En uno de los extremos del panorama electoral, acorde con el rumbo de otros países de América Latina y como consecuencia del fortalecimiento de partidos de centro y de izquierda en el país, surge la posibilidad cierta de elegir un candidato de izquierda, lo que permite visualizar cambios significativos en las políticas sociales y económicas vigentes. Esto se traduce en una amenaza para el statu quo en un país históricamente dominado por posiciones de derecha y, por ende, se refleja también en la propagación de los temores que surgen de allí en las campañas, a través de las redes y de los medios de comunicación que en su mayoría son afines a los sectores tradicionalmente dominantes.
En ese contexto, el recurso más utilizado como estrategia electoral en contra de la posibilidad de un gobierno de izquierda, ha sido el fantasma de la crisis económica y social de Venezuela, la cual se atribuye a lo que se ha bautizado como el modelo «castro-chavista»; y que coincide, además, con la compleja situación que representa para Colombia el enorme flujo de venezolanos que han venido llegando con la agudización de dicha crisis. Según datos de Migración Colombia, en 2017 llegaron para quedarse en el país 926 000 personas provenientes de Venezuela. El temor al castro-chavismo fue también el principal argumento en contra de la refrendación de los acuerdos de paz, que alimentó en su momento la campaña del NO, el cual se impuso con un margen muy pequeño en el plebiscito de octubre de 2016.
En esta última línea, que encarna el otro extremo de la política, y de la visión del gobierno y del país, está el candidato que aparece con la mayor intención de voto en las encuestas, que fue designado por el expresidente Álvaro Uribe como representante del Partido Centro Democrático bajo su liderazgo. Esto ha generado una reacción por parte de un sector de la población que teme el retorno del poder de la ultraderecha y de la que se llamó «la política de seguridad democrática». Pero, sobre todo, representa un retroceso significativo para la ya muy lenta y compleja implementación del acuerdo de paz firmado con la guerrilla de las FARC, del que el Centro Democrático ha sido el principal contradictor. Según se refleja en las intervenciones de Iván Duque sobre este tema, una eventual presidencia del Centro Democrático traería consigo reformas muy profundas al acuerdo que harían prácticamente inviable su aplicación.

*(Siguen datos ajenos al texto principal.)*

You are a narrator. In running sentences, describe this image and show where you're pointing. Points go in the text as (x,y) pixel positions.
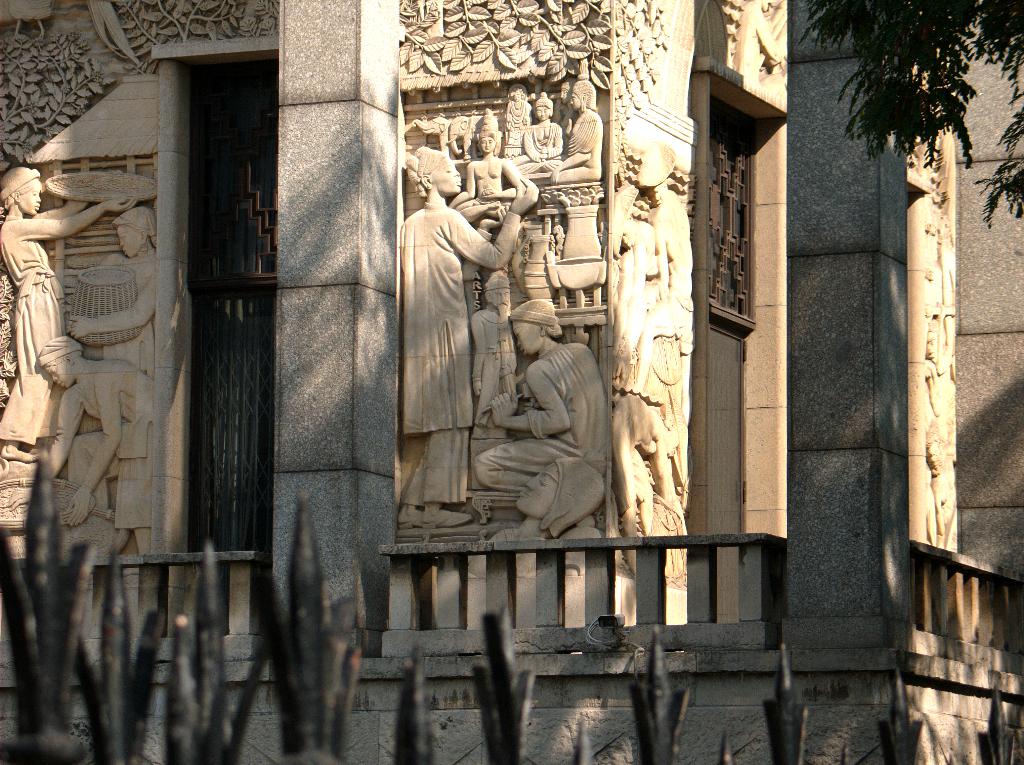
In this image we can see some carvings (504,235) on the walls (429,345), iron objects (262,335) and other objects (852,627). On the right side (889,84) top of the image (851,79) it looks like a tree (861,55).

Entre estos extremos, por otra parte, se encuentran candidatos con posiciones más o menos moderadas, cuyas posibilidades de mantener la candidatura más allá de la primera vuelta electoral, aunque son respetables, en especial en el caso de Sergio Fajardo del Partido Verde, y eventualmente también el de Germán Vargas Lleras del partido Cambio Radical, no parecen al día de hoy tan claras como las de los candidatos Gustavo Petro, del movimiento Colombia Humana, e Iván Duque del Centro Democrático.
Así pues, lo que está en juego como resultado del desenlace del proceso electoral de Colombia representa una gran disyuntiva que marcará el rumbo del país hacia el futuro. De esta disyuntiva quisiera enfatizar algunos puntos que en mi opinión son particularmente importantes y que podrían resultar afectados significativamente dentro del escenario que plantean las distintas visiones de país y las líneas que representan algunos de los candidatos. Dos de ellos tienen que ver con puntos críticos del acuerdo de paz con las FARC y que constituyen deudas sociales históricas.
El primero se refiere a reformas necesarias para el campo que el acuerdo incorpora como una «reforma rural integral» y con la que se trata de remediar el impacto negativo del conflicto en los territorios; la excesiva concentración de la tierra y el atraso de las comunidades campesinas. Dicha reforma incluye, entre otros, procesos de distribución de tierras para campesinos desposeídos o desplazados y víctimas de la violencia, con un enfoque diferencial por etnia y género, y programas de desarrollo productivo. El segundo punto tiene que ver con la independencia y adecuada operación de la llamada Jurisdicción Especial para la Paz (JEP), que además de ser el instrumento jurídico especial para la aplicación de justicia dentro de este proceso, introduce el concepto de la multiplicidad de actores del conflicto, e incluye como sujetos de aplicación de justicia tanto a miembros de grupos armados irregulares y de las fuerzas militares regulares, como a otros actores civiles, particulares y empresas, así como a sujetos pertenecientes a sectores políticos y económicos que han participado de distintas maneras en el conflicto armado.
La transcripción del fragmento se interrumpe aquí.